Die Trumponomics haben den Trend beschleunigt. Allgemein wird erwartet, dass Donald Trump die Steuern senken und massiv in die Infrastruktur investieren wird. Gleichzeitig deutet alles darauf hin, dass er Strafzölle gegen Importe – vor allem aus China und Mexiko – verhängen und damit die Binnenwirtschaft ankurbeln wird. Noch mehr Anabolika für den Dollar also.
Entgegen einem weit verbreiteten Irrglauben ist eine starke Währung nicht nur positiv. Das gilt speziell für den Dollar, denn der Greenback hat nicht nur einen starken Einfluss auf das Schicksal der amerikanischen Wirtschaft. Als nach wie vor unbestrittene globale Leitwährung bestimmt er auch massgeblich den Gang der Weltwirtschaft.
Das bekommen bereits jetzt die Schwellenländer zu spüren. Ein starker Dollar ist so ungefähr das Letzte, was sich Länder wie Brasilien, die Türkei oder Chile wünschen. Von China ganz zu schweigen. Um eine Kapitalflucht zu verhindern, musste die chinesische Zentralbank allein in den ersten drei Quartalen des letzten Jahres rund 300 Milliarden Dollar ihrer Devisenreserven aufwenden. So konnte sie ein zu starkes Absacken des Renminbi bisher verhindern.
Viele andere Schwellenländer leiden darunter, dass sie für ausländische Investoren derzeit nicht mehr attraktiv sind. 2016 sind insgesamt bloss rund 28 Milliarden Dollar in diese Länder geflossen, 90 Prozent weniger als in der Periode zwischen 2011 und 2014. Nicht nur der stärkere Dollar, auch steigende Zinsen in den USA machen den Schwellenländern zu schaffen.
Schlimmer noch ist die Tatsache, dass viele der Schulden dieser Länder in Dollar notiert sind. Unternehmen und Staaten konnten so von den tiefen Zinsen profitieren. Jetzt aber leiden sie unter der starken Aufwertung und haben Mühe, ihre Schulden zu bedienen.
Auch für die Amerikaner ist der starke Dollar ein zwiespältiges Geschenk. Die Konsumenten profitieren zwar von den billigeren Importen. Doch dieser Gewinn wird möglicherweise von den Strafzöllen bald weggefressen. Was bleibt, sind die höheren Kosten für Exporte und möglicherweise eine gefährliche Börsenblase.
Bereits jetzt sind amerikanische Aktien am oberen Limit. So warnt etwa John Authers in der «Financial Times»: «US-Aktien sind überbewertet, und jeder, der sie kauft, muss wissen, dass er etwas sehr Teures kauft.»

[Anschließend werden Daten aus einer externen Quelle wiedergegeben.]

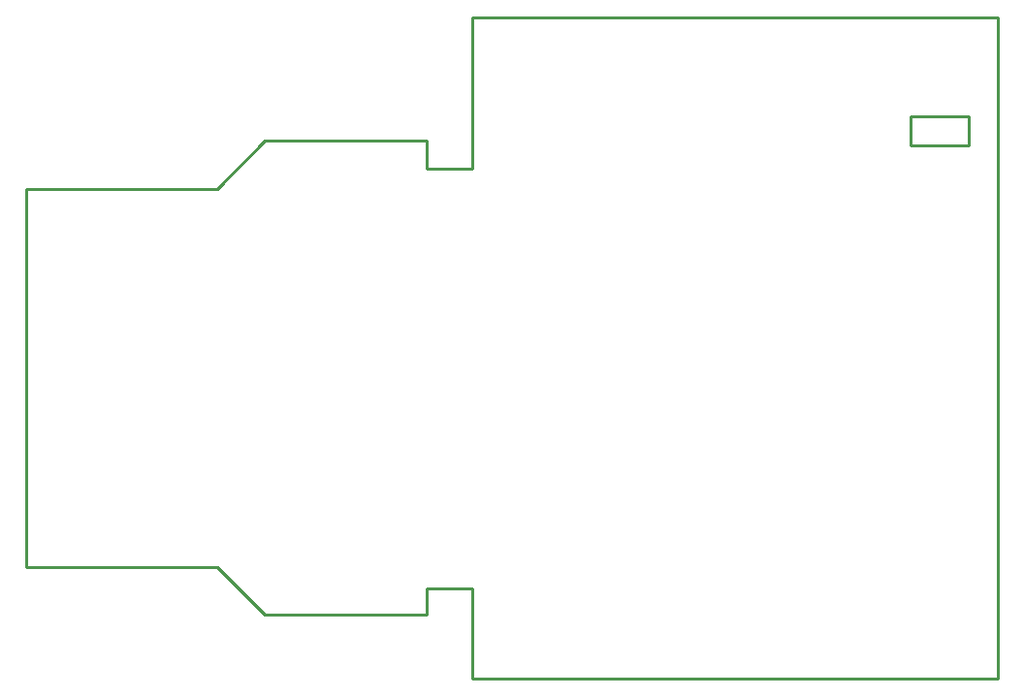
<source format=gbr>
G04 EAGLE Gerber RS-274X export*
G75*
%MOMM*%
%FSLAX34Y34*%
%LPD*%
%IN*%
%IPPOS*%
%AMOC8*
5,1,8,0,0,1.08239X$1,22.5*%
G01*
%ADD10C,0.254000*%


D10*
X2032Y76200D02*
X168910Y76200D01*
X210820Y34290D01*
X351790Y34290D01*
X351790Y57912D01*
X391414Y57912D01*
X391414Y-21510D01*
X850900Y-21510D01*
X850900Y556260D01*
X391414Y556260D01*
X391414Y424180D01*
X351790Y424180D01*
X351790Y448310D01*
X210820Y448310D01*
X168910Y406400D01*
X2032Y406400D01*
X2032Y76200D01*
X774525Y444090D02*
X825264Y444093D01*
X825371Y470207D01*
X774632Y470204D01*
X774525Y444090D01*
M02*

</source>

Profitieren vom starken Dollar können allenfalls Japan und Europa. Yen und Euro haben gegenüber dem Greenback deutlich eingebüsst. Das bedeutet, dass japanische und europäische Exporte nach Übersee deutlich billiger geworden sind. Vor allem die japanischen Unternehmen haben davon bereits profitiert und ihre Gewinne deutlich gesteigert.

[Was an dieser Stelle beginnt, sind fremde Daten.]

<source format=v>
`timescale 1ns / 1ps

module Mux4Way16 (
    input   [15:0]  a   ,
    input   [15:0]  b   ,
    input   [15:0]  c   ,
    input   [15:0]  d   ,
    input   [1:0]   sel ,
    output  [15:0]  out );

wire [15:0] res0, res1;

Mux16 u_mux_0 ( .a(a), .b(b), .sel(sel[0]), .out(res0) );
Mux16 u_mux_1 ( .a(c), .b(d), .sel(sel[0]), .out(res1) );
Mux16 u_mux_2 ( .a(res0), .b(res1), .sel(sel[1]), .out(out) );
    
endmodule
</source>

Und was ist mit der Schweiz? Die USA sind nach der EU unser zweitgrösster Handelspartner. So gesehen sollte die Exportwirtschaft ebenfalls profitieren. Allerdings spuckt uns dabei der schwindsüchtige Euro in die Suppe. Er sorgt dafür, dass die Konkurrenz aus Deutschland & Co. noch billiger wird, und zwingt die Nationalbank zu einer heiklen Gratwanderung: Sie muss den idealen Pfad zwischen einem stärker werdenden Dollar und einem schwächer werdenden Euro finden.